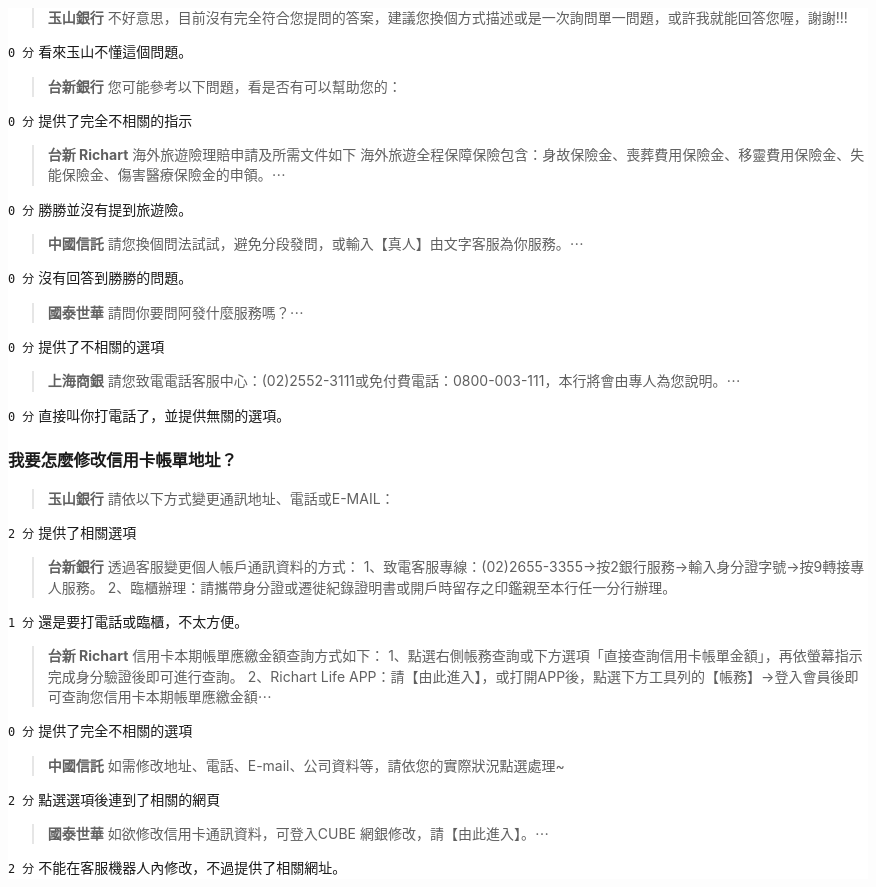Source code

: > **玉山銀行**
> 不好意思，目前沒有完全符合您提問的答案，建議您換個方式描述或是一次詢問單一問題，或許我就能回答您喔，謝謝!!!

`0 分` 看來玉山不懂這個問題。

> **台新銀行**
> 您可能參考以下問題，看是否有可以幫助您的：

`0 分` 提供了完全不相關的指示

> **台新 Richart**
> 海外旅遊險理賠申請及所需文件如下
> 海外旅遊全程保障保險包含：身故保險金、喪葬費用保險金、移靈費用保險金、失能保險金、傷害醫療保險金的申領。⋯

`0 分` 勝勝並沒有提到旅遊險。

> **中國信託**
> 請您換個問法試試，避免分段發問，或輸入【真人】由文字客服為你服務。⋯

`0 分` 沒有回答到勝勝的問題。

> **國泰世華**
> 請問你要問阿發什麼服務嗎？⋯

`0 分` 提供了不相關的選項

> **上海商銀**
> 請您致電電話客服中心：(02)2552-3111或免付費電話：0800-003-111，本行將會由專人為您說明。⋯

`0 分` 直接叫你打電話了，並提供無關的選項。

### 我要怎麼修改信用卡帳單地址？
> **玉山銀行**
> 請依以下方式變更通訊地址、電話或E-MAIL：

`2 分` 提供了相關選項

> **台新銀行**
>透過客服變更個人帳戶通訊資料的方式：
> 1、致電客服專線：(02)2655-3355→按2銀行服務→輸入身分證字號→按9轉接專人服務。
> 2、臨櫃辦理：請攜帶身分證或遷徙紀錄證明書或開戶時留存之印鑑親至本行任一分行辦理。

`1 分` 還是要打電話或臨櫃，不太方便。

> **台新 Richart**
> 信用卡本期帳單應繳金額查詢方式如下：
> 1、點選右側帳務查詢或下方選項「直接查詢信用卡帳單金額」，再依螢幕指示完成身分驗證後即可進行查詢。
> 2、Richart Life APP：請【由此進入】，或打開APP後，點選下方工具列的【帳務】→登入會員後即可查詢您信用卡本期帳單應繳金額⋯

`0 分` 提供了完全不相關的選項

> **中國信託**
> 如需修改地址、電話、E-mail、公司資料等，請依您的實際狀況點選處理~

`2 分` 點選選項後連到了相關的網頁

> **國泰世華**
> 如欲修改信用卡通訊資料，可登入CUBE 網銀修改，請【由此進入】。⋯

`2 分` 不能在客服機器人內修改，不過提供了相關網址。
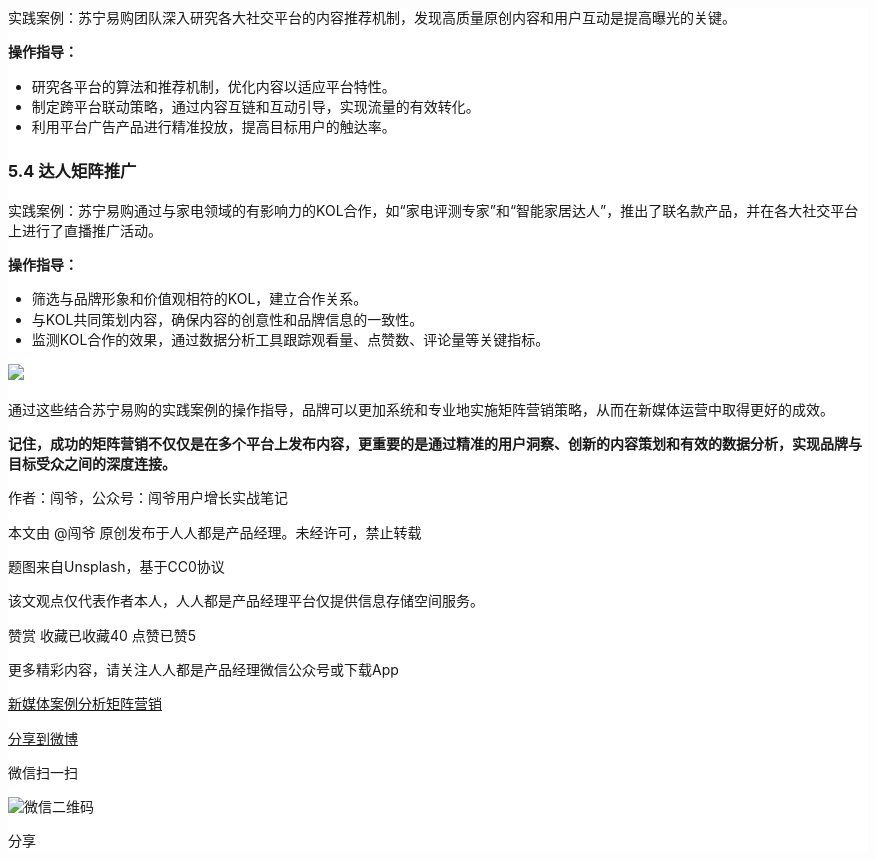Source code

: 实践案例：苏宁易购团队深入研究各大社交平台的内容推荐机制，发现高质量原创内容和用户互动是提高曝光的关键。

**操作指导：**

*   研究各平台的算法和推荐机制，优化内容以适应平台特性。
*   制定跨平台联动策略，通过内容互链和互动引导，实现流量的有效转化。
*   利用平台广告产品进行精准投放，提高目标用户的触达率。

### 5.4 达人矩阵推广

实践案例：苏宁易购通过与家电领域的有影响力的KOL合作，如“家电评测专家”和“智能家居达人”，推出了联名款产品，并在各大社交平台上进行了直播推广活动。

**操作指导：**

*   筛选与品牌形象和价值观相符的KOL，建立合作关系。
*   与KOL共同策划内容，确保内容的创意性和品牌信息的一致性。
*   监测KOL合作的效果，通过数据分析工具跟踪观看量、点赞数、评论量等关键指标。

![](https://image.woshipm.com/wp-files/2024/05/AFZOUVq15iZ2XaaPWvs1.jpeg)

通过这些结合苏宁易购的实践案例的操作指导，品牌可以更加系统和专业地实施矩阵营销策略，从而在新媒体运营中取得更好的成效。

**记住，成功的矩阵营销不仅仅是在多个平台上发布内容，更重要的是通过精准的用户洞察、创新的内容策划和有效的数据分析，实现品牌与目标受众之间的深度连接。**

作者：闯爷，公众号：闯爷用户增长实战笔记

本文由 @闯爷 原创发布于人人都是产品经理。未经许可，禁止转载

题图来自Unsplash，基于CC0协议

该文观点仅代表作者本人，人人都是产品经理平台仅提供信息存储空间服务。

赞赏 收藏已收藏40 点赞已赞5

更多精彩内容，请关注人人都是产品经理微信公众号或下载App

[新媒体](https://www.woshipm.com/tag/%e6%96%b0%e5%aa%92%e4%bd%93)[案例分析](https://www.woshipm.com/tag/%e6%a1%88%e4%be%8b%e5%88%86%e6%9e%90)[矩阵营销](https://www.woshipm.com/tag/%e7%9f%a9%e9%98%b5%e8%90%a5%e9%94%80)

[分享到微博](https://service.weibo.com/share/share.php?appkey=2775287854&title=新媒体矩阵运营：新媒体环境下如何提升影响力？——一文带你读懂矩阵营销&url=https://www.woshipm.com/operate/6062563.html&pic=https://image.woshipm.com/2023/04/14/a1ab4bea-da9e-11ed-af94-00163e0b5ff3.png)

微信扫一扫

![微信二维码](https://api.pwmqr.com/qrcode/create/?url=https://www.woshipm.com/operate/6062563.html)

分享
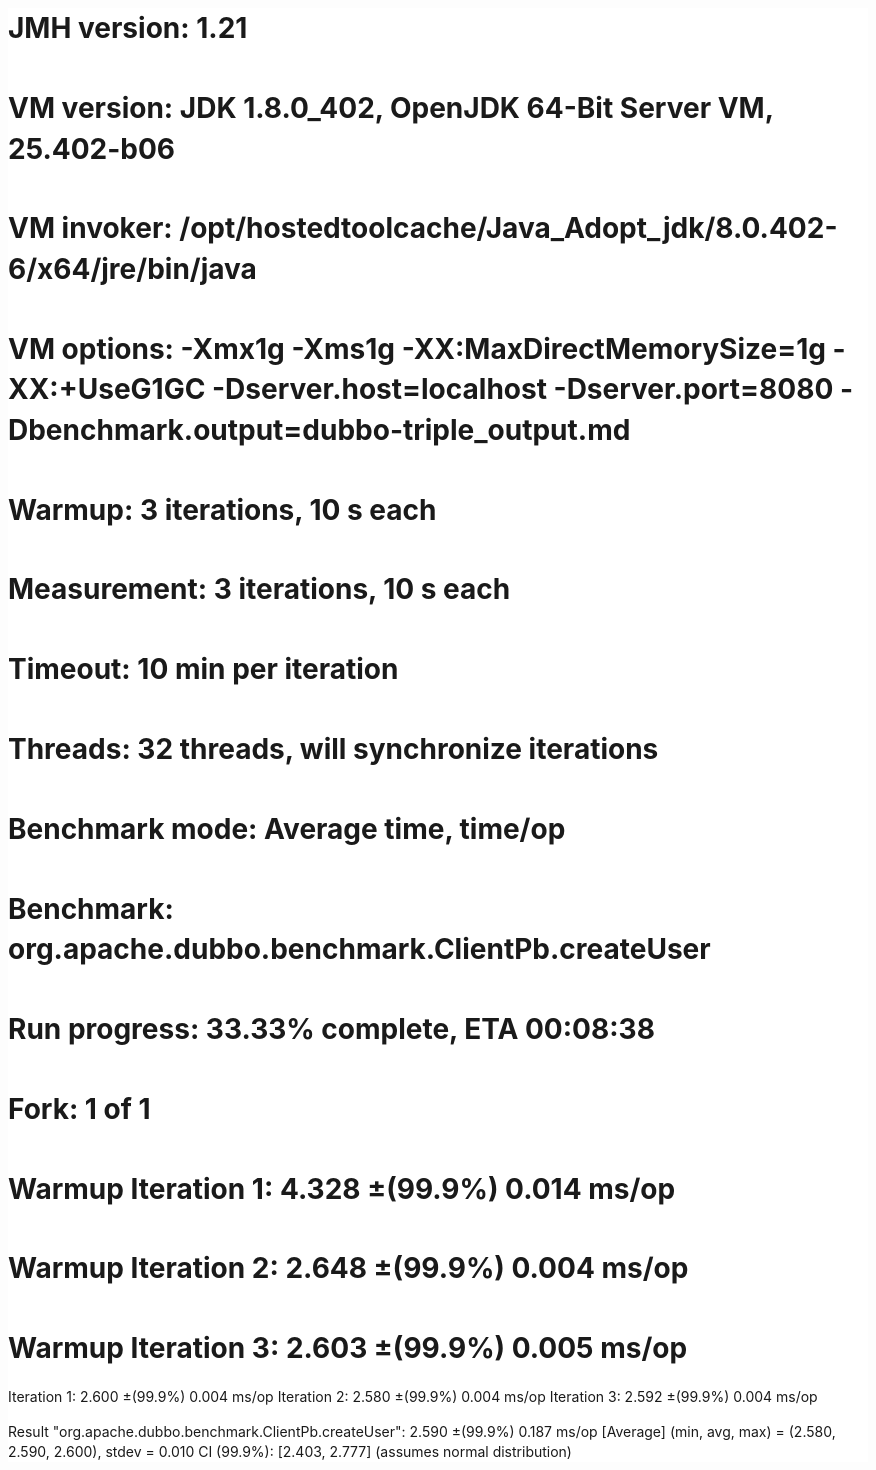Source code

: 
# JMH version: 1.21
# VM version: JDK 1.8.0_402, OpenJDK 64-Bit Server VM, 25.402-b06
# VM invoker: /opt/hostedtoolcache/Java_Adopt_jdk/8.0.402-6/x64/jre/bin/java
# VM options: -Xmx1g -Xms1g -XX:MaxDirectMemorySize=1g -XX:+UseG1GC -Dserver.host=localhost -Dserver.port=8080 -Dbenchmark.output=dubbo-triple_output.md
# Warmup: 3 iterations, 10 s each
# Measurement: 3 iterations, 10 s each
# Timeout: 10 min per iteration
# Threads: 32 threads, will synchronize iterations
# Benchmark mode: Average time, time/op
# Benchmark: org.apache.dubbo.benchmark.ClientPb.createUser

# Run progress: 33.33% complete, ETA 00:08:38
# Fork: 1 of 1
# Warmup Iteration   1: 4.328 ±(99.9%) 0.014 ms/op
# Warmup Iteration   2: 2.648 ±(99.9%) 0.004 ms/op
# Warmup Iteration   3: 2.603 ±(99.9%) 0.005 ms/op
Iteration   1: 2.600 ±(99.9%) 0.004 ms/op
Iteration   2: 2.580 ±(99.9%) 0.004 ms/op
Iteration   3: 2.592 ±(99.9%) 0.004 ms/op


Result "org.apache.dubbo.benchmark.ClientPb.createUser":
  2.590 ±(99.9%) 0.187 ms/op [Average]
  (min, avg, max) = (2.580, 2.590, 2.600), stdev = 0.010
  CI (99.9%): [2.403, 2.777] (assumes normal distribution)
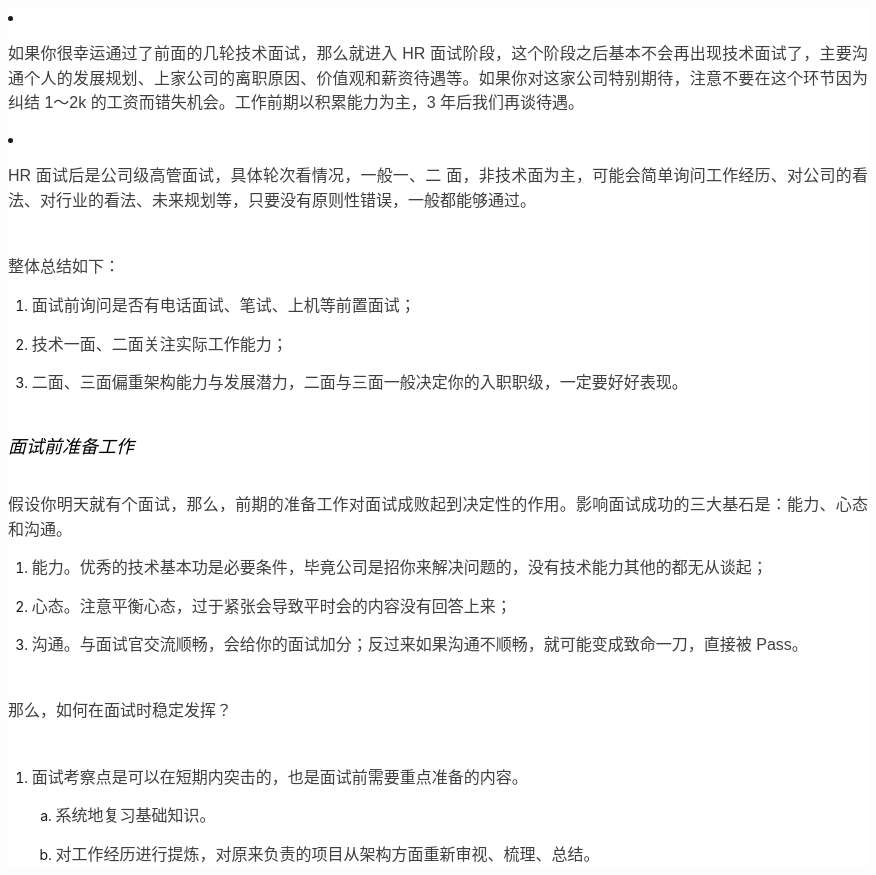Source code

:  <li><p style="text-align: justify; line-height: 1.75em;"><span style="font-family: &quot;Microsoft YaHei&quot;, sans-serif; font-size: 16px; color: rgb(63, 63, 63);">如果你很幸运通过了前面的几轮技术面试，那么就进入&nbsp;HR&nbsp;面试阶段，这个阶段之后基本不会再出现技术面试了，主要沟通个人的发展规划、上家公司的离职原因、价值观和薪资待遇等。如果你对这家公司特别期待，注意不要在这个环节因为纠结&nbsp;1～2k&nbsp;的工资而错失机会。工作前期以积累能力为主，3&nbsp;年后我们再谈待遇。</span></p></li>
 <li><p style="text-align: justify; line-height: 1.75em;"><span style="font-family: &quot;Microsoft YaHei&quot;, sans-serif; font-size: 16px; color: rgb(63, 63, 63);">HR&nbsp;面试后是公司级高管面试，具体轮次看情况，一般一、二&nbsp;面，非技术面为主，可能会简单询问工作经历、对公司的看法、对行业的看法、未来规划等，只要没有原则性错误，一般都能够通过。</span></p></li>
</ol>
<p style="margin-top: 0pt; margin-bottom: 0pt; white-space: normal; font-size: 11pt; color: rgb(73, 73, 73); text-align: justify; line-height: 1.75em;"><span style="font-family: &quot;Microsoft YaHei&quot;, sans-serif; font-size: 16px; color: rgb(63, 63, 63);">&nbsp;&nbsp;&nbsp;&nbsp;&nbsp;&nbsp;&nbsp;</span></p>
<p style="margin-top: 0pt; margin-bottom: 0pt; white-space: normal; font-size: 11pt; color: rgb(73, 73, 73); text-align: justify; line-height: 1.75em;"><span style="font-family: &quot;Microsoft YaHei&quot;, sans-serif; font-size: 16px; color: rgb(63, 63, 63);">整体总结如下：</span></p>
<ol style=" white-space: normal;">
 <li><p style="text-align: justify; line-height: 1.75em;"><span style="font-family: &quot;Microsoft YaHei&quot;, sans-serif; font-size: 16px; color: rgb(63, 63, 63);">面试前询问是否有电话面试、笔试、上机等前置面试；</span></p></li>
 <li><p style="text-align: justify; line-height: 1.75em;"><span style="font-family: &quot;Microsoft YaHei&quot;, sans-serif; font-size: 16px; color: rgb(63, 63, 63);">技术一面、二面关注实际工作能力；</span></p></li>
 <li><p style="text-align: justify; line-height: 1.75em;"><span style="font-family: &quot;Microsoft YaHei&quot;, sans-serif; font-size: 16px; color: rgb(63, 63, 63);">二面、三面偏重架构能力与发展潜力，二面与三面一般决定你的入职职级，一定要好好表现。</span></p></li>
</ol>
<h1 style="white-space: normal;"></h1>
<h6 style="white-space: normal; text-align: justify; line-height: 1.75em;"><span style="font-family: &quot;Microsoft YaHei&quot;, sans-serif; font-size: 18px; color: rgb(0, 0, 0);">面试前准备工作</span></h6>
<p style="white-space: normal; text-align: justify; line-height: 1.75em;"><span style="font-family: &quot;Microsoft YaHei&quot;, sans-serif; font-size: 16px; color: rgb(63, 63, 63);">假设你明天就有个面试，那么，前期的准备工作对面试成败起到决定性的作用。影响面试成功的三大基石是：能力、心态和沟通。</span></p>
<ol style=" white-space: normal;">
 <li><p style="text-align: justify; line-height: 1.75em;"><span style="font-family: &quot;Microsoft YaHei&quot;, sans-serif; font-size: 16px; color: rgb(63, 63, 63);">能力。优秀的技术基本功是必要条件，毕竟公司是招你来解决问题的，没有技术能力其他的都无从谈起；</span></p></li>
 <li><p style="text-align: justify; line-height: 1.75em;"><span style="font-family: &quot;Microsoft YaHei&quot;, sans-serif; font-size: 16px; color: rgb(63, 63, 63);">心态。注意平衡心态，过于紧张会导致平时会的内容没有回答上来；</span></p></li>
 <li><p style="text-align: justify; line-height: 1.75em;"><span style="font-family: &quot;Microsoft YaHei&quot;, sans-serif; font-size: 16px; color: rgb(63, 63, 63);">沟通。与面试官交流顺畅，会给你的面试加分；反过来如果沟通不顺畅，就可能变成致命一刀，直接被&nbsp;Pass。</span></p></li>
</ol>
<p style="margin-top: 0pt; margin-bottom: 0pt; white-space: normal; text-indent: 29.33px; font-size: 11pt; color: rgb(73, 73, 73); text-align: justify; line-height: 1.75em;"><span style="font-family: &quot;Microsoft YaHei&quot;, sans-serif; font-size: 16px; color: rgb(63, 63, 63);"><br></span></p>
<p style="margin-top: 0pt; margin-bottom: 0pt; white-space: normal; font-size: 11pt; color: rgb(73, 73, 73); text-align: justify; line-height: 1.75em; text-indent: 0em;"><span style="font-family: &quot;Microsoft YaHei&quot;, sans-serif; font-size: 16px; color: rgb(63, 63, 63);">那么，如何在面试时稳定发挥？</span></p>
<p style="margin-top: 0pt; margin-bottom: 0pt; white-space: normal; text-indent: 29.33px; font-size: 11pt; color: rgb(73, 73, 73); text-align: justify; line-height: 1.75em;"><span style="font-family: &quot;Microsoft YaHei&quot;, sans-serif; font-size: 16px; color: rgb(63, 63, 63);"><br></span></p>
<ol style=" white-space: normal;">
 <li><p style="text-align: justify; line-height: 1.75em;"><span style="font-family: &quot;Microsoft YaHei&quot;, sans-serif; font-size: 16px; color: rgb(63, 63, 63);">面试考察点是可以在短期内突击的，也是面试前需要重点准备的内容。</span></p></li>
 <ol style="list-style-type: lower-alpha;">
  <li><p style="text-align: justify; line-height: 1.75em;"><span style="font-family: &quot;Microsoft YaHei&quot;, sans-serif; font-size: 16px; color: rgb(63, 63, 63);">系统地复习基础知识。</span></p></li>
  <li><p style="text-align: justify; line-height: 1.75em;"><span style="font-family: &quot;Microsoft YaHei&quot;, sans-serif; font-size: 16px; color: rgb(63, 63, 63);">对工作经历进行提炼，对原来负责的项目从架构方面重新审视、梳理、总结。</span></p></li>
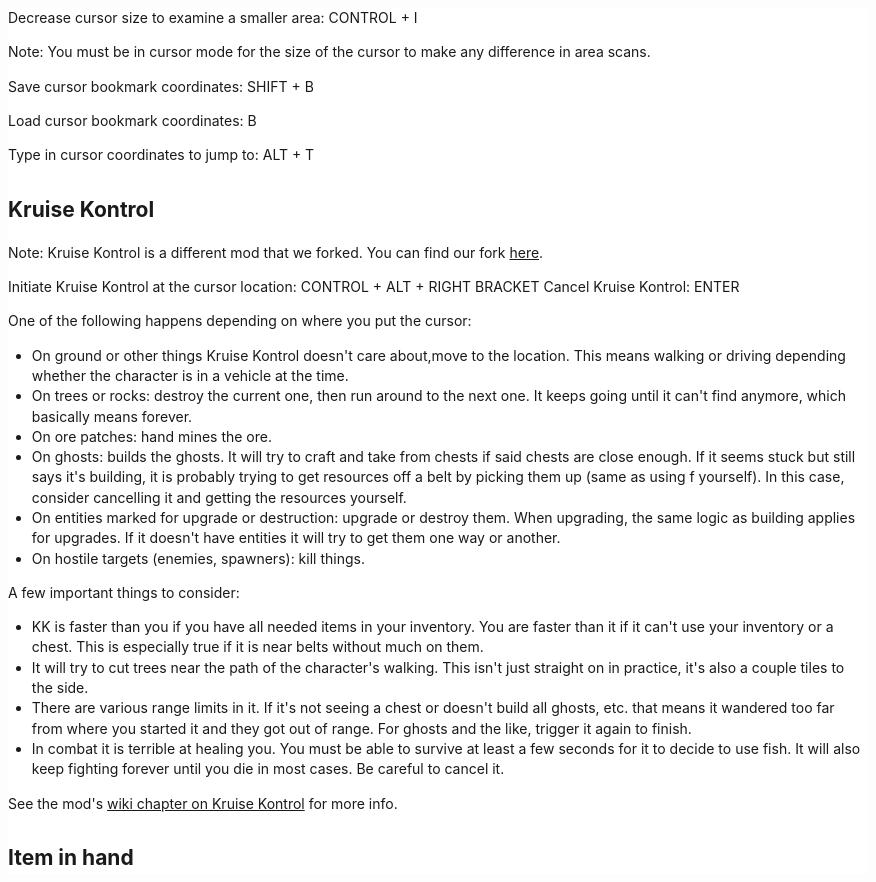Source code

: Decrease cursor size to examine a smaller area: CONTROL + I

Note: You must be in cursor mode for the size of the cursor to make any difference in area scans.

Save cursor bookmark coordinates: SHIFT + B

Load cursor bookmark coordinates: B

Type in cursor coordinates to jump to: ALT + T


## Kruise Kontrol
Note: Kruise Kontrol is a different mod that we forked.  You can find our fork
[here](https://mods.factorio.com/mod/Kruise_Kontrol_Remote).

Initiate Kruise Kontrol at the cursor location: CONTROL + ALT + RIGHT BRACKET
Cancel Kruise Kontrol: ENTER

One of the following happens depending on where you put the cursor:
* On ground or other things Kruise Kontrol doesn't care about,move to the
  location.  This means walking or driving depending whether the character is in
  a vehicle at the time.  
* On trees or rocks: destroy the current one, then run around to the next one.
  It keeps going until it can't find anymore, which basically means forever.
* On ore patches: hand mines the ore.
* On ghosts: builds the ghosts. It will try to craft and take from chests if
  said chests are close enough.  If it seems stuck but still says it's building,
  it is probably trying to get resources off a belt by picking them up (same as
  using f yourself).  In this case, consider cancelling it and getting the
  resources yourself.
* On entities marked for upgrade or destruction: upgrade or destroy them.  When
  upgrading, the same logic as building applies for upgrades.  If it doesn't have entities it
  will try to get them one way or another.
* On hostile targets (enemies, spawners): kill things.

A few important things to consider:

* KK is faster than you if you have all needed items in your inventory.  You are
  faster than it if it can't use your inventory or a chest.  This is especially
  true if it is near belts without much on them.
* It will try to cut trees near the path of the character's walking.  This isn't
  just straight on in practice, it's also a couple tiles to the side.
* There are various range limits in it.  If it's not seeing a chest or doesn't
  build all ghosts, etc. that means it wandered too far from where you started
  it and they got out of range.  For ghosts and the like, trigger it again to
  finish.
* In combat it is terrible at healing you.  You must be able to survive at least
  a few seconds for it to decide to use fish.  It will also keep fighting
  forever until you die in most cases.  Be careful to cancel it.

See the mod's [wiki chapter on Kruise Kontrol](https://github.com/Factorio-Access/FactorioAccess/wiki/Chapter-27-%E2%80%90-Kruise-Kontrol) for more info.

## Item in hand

◆ ABOUT THIS TASK
Please give the entries above as a Markdown table with the columns Row and Line, starting at the first line of the entries and stopping after the line that has "[新媒体](https://". Leave out blank lines and the pictures.

◆ SOLUTION FOR THIS PROBLEM
| Row | Line |
|---|---|
| 1 | Source code |
| 2 | : > **玉山銀行** |
| 3 | > 不好意思，目前沒有完全符合您提問的答案，建議您換個方式描述或是一次詢問單一問題，或許我就能回答您喔，謝謝!!! |
| 4 | `0 分` 看來玉山不懂這個問題。 |
| 5 | > **台新銀行** |
| 6 | > 您可能參考以下問題，看是否有可以幫助您的： |
| 7 | `0 分` 提供了完全不相關的指示 |
| 8 | > **台新 Richart** |
| 9 | > 海外旅遊險理賠申請及所需文件如下 |
| 10 | > 海外旅遊全程保障保險包含：身故保險金、喪葬費用保險金、移靈費用保險金、失能保險金、傷害醫療保險金的申領。⋯ |
| 11 | `0 分` 勝勝並沒有提到旅遊險。 |
| 12 | > **中國信託** |
| 13 | > 請您換個問法試試，避免分段發問，或輸入【真人】由文字客服為你服務。⋯ |
| 14 | `0 分` 沒有回答到勝勝的問題。 |
| 15 | > **國泰世華** |
| 16 | > 請問你要問阿發什麼服務嗎？⋯ |
| 17 | `0 分` 提供了不相關的選項 |
| 18 | > **上海商銀** |
| 19 | > 請您致電電話客服中心：(02)2552-3111或免付費電話：0800-003-111，本行將會由專人為您說明。⋯ |
| 20 | `0 分` 直接叫你打電話了，並提供無關的選項。 |
| 21 | ### 我要怎麼修改信用卡帳單地址？ |
| 22 | > **玉山銀行** |
| 23 | > 請依以下方式變更通訊地址、電話或E-MAIL： |
| 24 | `2 分` 提供了相關選項 |
| 25 | > **台新銀行** |
| 26 | >透過客服變更個人帳戶通訊資料的方式： |
| 27 | > 1、致電客服專線：(02)2655-3355→按2銀行服務→輸入身分證字號→按9轉接專人服務。 |
| 28 | > 2、臨櫃辦理：請攜帶身分證或遷徙紀錄證明書或開戶時留存之印鑑親至本行任一分行辦理。 |
| 29 | `1 分` 還是要打電話或臨櫃，不太方便。 |
| 30 | > **台新 Richart** |
| 31 | > 信用卡本期帳單應繳金額查詢方式如下： |
| 32 | > 1、點選右側帳務查詢或下方選項「直接查詢信用卡帳單金額」，再依螢幕指示完成身分驗證後即可進行查詢。 |
| 33 | > 2、Richart Life APP：請【由此進入】，或打開APP後，點選下方工具列的【帳務】→登入會員後即可查詢您信用卡本期帳單應繳金額⋯ |
| 34 | `0 分` 提供了完全不相關的選項 |
| 35 | > **中國信託** |
| 36 | > 如需修改地址、電話、E-mail、公司資料等，請依您的實際狀況點選處理~ |
| 37 | `2 分` 點選選項後連到了相關的網頁 |
| 38 | > **國泰世華** |
| 39 | > 如欲修改信用卡通訊資料，可登入CUBE 網銀修改，請【由此進入】。⋯ |
| 40 | `2 分` 不能在客服機器人內修改，不過提供了相關網址。 |
| 41 | Source code |
| 42 | : 实践案例：苏宁易购团队深入研究各大社交平台的内容推荐机制，发现高质量原创内容和用户互动是提高曝光的关键。 |
| 43 | **操作指导：** |
| 44 | *   研究各平台的算法和推荐机制，优化内容以适应平台特性。 |
| 45 | *   制定跨平台联动策略，通过内容互链和互动引导，实现流量的有效转化。 |
| 46 | *   利用平台广告产品进行精准投放，提高目标用户的触达率。 |
| 47 | ### 5.4 达人矩阵推广 |
| 48 | 实践案例：苏宁易购通过与家电领域的有影响力的KOL合作，如“家电评测专家”和“智能家居达人”，推出了联名款产品，并在各大社交平台上进行了直播推广活动。 |
| 49 | **操作指导：** |
| 50 | *   筛选与品牌形象和价值观相符的KOL，建立合作关系。 |
| 51 | *   与KOL共同策划内容，确保内容的创意性和品牌信息的一致性。 |
| 52 | *   监测KOL合作的效果，通过数据分析工具跟踪观看量、点赞数、评论量等关键指标。 |
| 53 | ![](https://image.woshipm.com/wp-files/2024/05/AFZOUVq15iZ2XaaPWvs1.jpeg) |
| 54 | 通过这些结合苏宁易购的实践案例的操作指导，品牌可以更加系统和专业地实施矩阵营销策略，从而在新媒体运营中取得更好的成效。 |
| 55 | **记住，成功的矩阵营销不仅仅是在多个平台上发布内容，更重要的是通过精准的用户洞察、创新的内容策划和有效的数据分析，实现品牌与目标受众之间的深度连接。** |
| 56 | 作者：闯爷，公众号：闯爷用户增长实战笔记 |
| 57 | 本文由 @闯爷 原创发布于人人都是产品经理。未经许可，禁止转载 |
| 58 | 题图来自Unsplash，基于CC0协议 |
| 59 | 该文观点仅代表作者本人，人人都是产品经理平台仅提供信息存储空间服务。 |
| 60 | 赞赏 收藏已收藏40 点赞已赞5 |
| 61 | 更多精彩内容，请关注人人都是产品经理微信公众号或下载App |
| 62 | [新媒体](https://www.woshipm.com/tag/%e6%96%b0%e5%aa%92%e4%bd%93)[案例分析](https://www.woshipm.com/tag/%e6%a1%88%e4%be%8b%e5%88%86%e6%9e%90)[矩阵营销](https://www.woshipm.com/tag/%e7%9f%a9%e9%98%b5%e8%90%a5%e9%94%80) |